Membraneless organelles (MLOs) formed via protein phase separation have great implications for both physiological and pathological processes. However, the inability to precisely control the bioactivities of MLOs has hindered our understanding of their roles in biology, not to mention their translational applications. Here, by combining intrinsically disordered domains such as RGG and mussel-foot proteins, we create an in cellulo protein phase separation system, of which various biological activities can be introduced via metal-mediated protein immobilization and further controlled by the water-soluble chlorophyll protein (WSCP)-a remarkably stable, red-light-responsive singlet oxygen generator. The WSCP-laden protein condensates undergo a liquid-to-solid phase transition on light exposure, due to oxidative crosslinking, providing a means to control catalysis within synthetic MLOs. Moreover, these photoresponsive condensates, which retain the light-induced phase-transition behavior in living cells, exhibit marked membrane localization, reminiscent of the semi-membrane-bound compartments like postsynaptic densities in nervous systems. Together, this engineered system provides an approach toward controllable synthetic MLOs and, alongside its light-induced phase transition, may well serve to emulate and explore the aging process at the subcellular or even molecular level.
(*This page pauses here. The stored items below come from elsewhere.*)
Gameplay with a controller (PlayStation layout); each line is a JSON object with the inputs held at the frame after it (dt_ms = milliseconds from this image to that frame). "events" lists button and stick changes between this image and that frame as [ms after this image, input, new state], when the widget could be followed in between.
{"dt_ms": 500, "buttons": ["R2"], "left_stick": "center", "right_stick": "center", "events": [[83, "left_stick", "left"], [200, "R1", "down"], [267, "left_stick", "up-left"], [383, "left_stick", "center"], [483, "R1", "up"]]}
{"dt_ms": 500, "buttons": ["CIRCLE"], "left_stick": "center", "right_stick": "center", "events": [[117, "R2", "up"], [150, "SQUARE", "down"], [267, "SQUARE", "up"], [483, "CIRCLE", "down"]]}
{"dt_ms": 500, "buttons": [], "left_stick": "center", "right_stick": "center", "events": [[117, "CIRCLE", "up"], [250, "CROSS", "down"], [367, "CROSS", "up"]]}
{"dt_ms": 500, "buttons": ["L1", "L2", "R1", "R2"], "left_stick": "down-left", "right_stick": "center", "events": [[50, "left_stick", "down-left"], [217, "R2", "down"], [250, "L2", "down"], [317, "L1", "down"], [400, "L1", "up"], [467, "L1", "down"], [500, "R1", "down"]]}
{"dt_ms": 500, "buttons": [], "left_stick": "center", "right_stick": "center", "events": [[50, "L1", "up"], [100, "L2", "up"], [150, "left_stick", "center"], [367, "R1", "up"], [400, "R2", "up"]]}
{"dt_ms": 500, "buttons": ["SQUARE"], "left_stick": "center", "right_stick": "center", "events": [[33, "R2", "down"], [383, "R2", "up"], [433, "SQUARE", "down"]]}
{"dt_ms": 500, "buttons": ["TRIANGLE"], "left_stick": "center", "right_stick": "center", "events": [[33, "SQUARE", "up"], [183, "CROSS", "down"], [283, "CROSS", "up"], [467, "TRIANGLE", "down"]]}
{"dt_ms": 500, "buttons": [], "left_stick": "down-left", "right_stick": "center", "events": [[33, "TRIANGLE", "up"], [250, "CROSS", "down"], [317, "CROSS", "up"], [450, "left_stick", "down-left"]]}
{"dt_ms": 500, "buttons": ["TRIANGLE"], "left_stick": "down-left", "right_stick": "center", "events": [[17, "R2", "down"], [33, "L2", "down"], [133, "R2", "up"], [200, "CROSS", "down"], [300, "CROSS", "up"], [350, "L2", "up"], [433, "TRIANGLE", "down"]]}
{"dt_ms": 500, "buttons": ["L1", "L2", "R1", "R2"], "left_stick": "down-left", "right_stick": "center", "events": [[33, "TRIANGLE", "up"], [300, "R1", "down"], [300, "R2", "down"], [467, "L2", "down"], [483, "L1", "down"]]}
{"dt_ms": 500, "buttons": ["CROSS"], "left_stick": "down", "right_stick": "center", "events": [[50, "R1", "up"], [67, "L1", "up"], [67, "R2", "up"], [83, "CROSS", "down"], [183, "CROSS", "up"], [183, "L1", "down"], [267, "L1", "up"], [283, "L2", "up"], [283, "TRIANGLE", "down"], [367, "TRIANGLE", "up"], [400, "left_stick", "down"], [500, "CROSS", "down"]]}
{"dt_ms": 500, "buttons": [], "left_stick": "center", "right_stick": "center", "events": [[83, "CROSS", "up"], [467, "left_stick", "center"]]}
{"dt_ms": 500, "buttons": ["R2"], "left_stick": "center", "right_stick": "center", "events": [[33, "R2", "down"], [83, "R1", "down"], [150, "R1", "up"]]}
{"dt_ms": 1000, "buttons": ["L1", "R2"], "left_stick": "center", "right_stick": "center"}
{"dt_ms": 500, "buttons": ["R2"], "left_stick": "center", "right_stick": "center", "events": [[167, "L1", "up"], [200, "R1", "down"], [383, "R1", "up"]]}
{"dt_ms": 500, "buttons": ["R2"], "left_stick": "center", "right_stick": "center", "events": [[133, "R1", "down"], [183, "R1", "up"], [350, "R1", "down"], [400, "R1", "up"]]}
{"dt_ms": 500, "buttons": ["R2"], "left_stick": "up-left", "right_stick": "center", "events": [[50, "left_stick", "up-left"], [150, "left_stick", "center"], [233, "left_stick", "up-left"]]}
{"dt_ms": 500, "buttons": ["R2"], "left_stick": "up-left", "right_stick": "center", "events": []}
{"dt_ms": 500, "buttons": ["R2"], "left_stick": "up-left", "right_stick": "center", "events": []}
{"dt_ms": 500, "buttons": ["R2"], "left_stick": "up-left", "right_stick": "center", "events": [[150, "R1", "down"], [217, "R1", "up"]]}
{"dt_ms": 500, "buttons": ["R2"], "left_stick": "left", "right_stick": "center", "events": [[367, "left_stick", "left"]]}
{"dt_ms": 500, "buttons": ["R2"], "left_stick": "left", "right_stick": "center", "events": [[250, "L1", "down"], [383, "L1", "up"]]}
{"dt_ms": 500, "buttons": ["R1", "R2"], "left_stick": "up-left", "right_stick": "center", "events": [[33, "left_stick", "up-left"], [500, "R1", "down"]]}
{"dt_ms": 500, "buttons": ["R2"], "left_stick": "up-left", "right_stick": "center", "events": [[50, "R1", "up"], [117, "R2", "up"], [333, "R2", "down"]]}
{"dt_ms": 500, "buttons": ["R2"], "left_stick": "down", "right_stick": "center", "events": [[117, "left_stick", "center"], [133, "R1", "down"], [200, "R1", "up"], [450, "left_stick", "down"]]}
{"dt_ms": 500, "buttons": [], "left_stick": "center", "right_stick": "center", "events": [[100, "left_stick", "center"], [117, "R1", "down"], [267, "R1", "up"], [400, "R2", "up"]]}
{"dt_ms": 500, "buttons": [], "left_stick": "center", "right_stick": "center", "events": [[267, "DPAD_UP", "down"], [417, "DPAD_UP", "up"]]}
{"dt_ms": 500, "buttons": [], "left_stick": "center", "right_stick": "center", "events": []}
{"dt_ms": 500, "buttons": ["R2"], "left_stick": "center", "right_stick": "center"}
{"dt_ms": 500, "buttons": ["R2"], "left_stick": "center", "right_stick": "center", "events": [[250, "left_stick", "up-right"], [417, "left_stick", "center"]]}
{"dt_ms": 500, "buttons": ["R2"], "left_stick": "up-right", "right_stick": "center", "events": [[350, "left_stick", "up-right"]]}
Fig. 1. Schematic illustration of a red-light-controlled protein condensate enabled by water-soluble chlorophyll-binding protein (WSCP).

The protein condensate formed via LLPS of RGG-Mfp-3-RGG (RMR) is decorated with WSCP (PDB: 2DRE), a tetrameric protein that generates singlet oxygen (¹O₂) under red light irradiation. Upon photooxidation, the protein condensate undergoes a liquid-to-solid phase transition, which restricts the diffusion of substrates into the enzyme-laden protein condensate and turns off the catalysis within.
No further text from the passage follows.